▸ **Task objective**
In the records below, find the line that contains "vfov_deg: 85.7" and the line that contains "f_number: 2.2", then retype exactly those two lines and every line between them.

Excerpts from a dataset
######

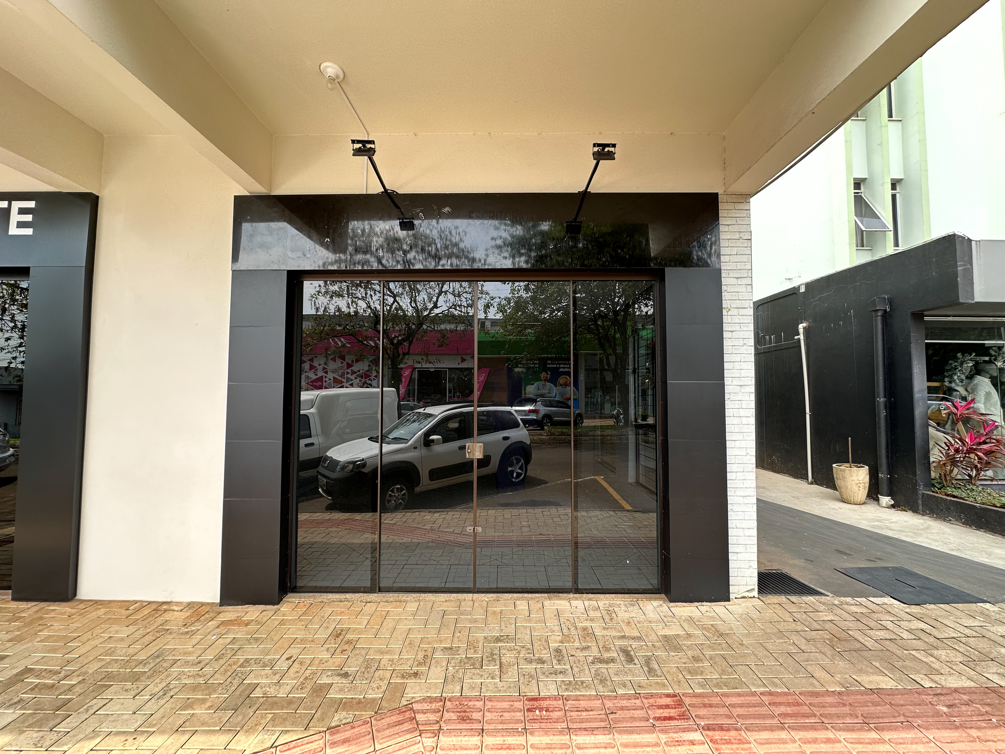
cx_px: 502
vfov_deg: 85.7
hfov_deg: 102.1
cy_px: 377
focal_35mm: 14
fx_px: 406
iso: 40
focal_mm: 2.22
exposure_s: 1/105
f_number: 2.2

######

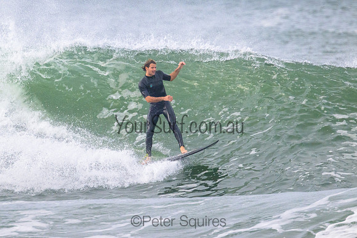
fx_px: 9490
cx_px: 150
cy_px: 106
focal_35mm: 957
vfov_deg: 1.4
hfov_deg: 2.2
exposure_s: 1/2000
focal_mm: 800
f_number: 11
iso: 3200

######

▸ **Result of this task**
vfov_deg: 85.7
hfov_deg: 102.1
cy_px: 377
focal_35mm: 14
fx_px: 406
iso: 40
focal_mm: 2.22
exposure_s: 1/105
f_number: 2.2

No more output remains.